→ Exercise
Edit the entries below by changing "centimetres" to "centimeters" wherever it occurs, and keep every other character the same.
%%
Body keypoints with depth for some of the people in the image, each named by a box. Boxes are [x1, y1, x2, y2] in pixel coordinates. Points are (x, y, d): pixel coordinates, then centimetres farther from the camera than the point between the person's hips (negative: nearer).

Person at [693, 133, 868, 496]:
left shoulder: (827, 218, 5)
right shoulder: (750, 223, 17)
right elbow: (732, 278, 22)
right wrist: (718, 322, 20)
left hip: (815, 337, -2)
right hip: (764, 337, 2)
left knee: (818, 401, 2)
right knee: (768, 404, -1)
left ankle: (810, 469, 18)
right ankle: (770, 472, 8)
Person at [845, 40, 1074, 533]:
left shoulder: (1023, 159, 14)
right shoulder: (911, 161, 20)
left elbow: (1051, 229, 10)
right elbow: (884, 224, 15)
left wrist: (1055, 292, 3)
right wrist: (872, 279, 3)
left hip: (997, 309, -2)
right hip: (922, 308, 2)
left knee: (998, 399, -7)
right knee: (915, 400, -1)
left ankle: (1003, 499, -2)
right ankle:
%%
→ Response area
Body keypoints with depth for some of the people in the image, each named by a box. Boxes are [x1, y1, x2, y2] in pixel coordinates. Points are (x, y, d): pixel coordinates, then centimeters farther from the camera than the point between the person's hips (negative: nearer).

Person at [693, 133, 868, 496]:
left shoulder: (827, 218, 5)
right shoulder: (750, 223, 17)
right elbow: (732, 278, 22)
right wrist: (718, 322, 20)
left hip: (815, 337, -2)
right hip: (764, 337, 2)
left knee: (818, 401, 2)
right knee: (768, 404, -1)
left ankle: (810, 469, 18)
right ankle: (770, 472, 8)
Person at [845, 40, 1074, 533]:
left shoulder: (1023, 159, 14)
right shoulder: (911, 161, 20)
left elbow: (1051, 229, 10)
right elbow: (884, 224, 15)
left wrist: (1055, 292, 3)
right wrist: (872, 279, 3)
left hip: (997, 309, -2)
right hip: (922, 308, 2)
left knee: (998, 399, -7)
right knee: (915, 400, -1)
left ankle: (1003, 499, -2)
right ankle:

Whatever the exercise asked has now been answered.